Aside from the blog, the brothers’ defense team repeatedly challenged the criminality of their sex lives in general. Alon Alexander’s lawyer Howard Srebnick conceded to the jurors that the brothers’ womanizing conduct over the years was at times “obnoxious, grotesque” and “pathetic,” but not evidence of the sprawling sex trafficking scheme for which they were charged.

Prosecutors had based their sex trafficking theory on the basis that the brothers, flexing their money and influence, lured young women to various exclusive parties and gaudy properties — at times, flying them out — to force them into sex.

But the defense was steadfast that, at every turn, the women were not “trafficked” and willingly joined the brothers. They accused prosecutors of trying to stretch the limits of federal sex trafficking law to fit their clients.

“An invitation itself is not enticement, is not luring,” Tal Alexander’s lawyer Deanna Paul told the jury. “All Tal did was invite someone to come visit him for a weekend.”
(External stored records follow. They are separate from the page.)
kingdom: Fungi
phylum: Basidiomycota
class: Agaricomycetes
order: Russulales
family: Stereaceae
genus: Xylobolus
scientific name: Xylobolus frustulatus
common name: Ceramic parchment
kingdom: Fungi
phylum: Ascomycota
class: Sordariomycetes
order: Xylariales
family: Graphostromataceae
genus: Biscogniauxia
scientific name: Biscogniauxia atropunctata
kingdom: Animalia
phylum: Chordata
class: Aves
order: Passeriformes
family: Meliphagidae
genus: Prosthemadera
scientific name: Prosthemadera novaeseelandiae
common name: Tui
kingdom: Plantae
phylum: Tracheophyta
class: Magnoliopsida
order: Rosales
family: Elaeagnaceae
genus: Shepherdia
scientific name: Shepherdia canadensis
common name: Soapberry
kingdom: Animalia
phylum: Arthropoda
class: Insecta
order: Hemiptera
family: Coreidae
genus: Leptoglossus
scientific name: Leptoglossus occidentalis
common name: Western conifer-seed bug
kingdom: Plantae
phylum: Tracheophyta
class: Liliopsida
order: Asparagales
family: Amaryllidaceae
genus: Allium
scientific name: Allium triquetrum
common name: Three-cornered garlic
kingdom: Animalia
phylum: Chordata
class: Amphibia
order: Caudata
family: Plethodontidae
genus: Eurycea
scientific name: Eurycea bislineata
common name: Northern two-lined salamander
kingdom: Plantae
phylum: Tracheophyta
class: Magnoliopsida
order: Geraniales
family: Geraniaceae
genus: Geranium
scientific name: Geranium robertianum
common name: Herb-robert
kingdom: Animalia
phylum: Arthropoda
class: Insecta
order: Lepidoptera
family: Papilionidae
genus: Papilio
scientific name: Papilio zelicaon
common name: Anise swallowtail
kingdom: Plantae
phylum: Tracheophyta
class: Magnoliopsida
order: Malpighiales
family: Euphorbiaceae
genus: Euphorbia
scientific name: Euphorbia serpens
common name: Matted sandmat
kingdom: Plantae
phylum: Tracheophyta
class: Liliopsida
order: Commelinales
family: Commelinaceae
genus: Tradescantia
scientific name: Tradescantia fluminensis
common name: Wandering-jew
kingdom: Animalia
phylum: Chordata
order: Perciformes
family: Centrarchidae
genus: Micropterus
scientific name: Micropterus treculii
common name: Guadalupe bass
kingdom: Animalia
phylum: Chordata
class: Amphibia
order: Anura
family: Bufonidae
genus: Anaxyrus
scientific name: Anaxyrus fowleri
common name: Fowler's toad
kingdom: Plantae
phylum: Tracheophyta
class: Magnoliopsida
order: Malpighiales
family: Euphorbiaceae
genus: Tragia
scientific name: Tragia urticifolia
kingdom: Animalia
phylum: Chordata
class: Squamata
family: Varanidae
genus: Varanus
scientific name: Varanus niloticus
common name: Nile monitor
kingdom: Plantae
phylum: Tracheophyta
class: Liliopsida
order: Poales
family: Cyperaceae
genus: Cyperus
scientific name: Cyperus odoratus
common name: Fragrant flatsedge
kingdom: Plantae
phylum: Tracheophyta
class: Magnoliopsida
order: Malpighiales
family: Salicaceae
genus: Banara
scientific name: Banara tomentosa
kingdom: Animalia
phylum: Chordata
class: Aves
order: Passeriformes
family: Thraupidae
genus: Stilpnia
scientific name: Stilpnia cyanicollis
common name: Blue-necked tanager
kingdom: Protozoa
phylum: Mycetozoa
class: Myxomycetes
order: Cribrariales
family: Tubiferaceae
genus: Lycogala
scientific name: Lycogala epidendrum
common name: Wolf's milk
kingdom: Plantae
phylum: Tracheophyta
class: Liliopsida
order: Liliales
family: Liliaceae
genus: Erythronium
Paul was referencing the testimony of pseudonymous witness Maya Miller, who said on the stand that Tal Alexander invited her to a house in the Hamptons in 2014, where he chased her into a bathroom and raped her in the shower.

However, prosecutors argued each of the witnesses’ stories bore eerie similarities that were hard to ignore. The women who were drugged each recalled being handed drinks made by one of the brothers and reported similar symptoms. Several recounted being lured by repeated promises of afterparties.

“They had one horrific thing in common,” Assistant U.S. Attorney Andrew Jones said of the witnesses. “They were each raped by these men.”

U.S. District Judge Valerie Caproni, a Barack Obama appointee in the Southern District of New York, oversaw the trial of the three men.

Oren and Tal Alexander are best known as famed luxury real estate brokers, with an illustrious list of clients that includes Leon Black, Lindsay Lohan, Kim Kardashian and Kanye West. Alon Alexander, Oren Alexander’s twin, was an executive at his family’s private security company.